ON page 25 of Bournemouth council’s document Go Green Bournemouth, we read that: “We have taken a positive position on the planned off-shore wind farm development...it could support the creation of new low-carbon employment opportunities in research, construction and maintenance.”

So it is puzzling that Cllr Greene, who has many times been informed of the implications of an increasingly desperate state of climatic breakdown, should sadly be attacking local campaigners who seek a bearable future for the next generation (Echo, July 26). As Dr Price observes in the Advertiser (July 25), wind farms may not be ideal but are the best, cleanest and safest solution, in the short term, to our energy and pollution problems.

We really do need a co-ordinated approach to dealing with the carbon sewage imperilling the future of all the little Georges and Georginas daily joining the human family.

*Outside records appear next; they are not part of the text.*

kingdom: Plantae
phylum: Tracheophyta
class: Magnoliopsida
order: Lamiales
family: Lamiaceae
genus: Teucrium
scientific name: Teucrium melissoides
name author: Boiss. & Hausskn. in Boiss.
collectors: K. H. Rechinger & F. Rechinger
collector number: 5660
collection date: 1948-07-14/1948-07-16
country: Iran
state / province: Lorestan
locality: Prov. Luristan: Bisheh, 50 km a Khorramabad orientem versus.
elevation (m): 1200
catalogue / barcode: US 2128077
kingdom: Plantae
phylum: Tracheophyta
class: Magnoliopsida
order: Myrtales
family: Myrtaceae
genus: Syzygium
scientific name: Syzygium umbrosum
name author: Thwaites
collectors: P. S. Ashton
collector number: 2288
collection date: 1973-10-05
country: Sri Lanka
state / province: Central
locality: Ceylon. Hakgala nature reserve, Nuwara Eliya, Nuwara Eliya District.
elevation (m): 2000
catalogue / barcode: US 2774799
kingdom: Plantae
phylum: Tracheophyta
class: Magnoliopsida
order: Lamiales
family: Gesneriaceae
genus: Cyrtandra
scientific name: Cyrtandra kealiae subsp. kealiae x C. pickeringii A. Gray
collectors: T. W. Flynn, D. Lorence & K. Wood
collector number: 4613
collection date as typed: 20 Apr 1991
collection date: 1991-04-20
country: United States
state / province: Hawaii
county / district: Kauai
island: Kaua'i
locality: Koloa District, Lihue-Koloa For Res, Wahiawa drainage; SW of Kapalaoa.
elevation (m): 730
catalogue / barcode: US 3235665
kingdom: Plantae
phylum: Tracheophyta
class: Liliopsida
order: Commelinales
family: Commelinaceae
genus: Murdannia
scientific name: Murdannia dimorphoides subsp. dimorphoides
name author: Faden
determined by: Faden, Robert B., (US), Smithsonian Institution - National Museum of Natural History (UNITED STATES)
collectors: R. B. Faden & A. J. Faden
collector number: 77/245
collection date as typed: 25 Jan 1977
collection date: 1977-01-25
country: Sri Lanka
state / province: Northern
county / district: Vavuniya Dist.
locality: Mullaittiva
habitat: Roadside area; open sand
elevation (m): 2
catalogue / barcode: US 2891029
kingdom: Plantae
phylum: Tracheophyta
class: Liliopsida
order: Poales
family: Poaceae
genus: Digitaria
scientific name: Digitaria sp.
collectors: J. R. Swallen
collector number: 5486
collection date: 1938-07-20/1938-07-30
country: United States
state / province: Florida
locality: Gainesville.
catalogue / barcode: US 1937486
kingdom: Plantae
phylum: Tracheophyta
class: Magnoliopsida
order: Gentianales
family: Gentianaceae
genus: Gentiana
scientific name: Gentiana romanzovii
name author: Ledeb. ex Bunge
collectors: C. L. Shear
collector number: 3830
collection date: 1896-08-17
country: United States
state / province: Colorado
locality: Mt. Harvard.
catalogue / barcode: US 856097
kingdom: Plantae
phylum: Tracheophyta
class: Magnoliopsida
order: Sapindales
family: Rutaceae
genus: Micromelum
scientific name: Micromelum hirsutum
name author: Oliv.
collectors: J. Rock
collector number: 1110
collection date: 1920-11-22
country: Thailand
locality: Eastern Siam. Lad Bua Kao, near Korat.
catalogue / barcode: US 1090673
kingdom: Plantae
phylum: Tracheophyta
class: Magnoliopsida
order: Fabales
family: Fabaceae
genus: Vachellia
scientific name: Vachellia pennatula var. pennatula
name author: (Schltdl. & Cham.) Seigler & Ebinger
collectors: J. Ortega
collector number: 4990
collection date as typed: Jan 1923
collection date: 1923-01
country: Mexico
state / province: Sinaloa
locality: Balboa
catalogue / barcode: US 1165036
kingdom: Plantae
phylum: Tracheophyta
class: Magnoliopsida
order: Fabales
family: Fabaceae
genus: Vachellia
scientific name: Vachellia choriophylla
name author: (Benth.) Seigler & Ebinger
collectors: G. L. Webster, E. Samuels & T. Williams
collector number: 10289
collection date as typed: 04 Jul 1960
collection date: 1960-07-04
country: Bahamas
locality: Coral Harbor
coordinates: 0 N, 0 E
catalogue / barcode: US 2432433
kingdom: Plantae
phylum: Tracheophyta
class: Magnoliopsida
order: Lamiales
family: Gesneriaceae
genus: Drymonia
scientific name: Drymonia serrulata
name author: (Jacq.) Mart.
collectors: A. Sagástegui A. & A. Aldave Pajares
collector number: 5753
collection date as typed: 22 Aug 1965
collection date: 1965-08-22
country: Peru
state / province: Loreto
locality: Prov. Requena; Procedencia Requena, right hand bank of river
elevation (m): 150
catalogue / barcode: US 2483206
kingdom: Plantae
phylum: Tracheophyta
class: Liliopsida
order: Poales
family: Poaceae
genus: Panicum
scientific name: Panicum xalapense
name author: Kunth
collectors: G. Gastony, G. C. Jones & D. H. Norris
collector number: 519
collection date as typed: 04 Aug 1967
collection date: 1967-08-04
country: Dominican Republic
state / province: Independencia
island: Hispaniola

A recent report has warned of the severe economic consequences of a methane time-bomb being released with a catastrophic effect on crops, rising sea levels, coastal flooding and extreme weather.

“The mean effects of just this one effect approaches the 70 trillion dollar value of the world economy in 2012,” said Professor Whiteman, the lead author of the study published in the journal Nature.

The researchers ran the model 10,000 times and came to the average cost of 60 trillion dollars. Professor Wadhams of Cambridge University, part of the study, warned: “We are looking at a big effect … possibly catastrophic … on global climate that has been a consequence of this extremely fast sea-ice retreat we've seen in recent years.”

At a jolly family festival in Meyrick Park on July 25 many were happy to support Navitus as well as the Friends of the Earth bee campaign, where some rather large bees attracted attention to the seriousness of our pollinator problems. It would be good if we could all help each other with these and many other problems that we face in a changing world.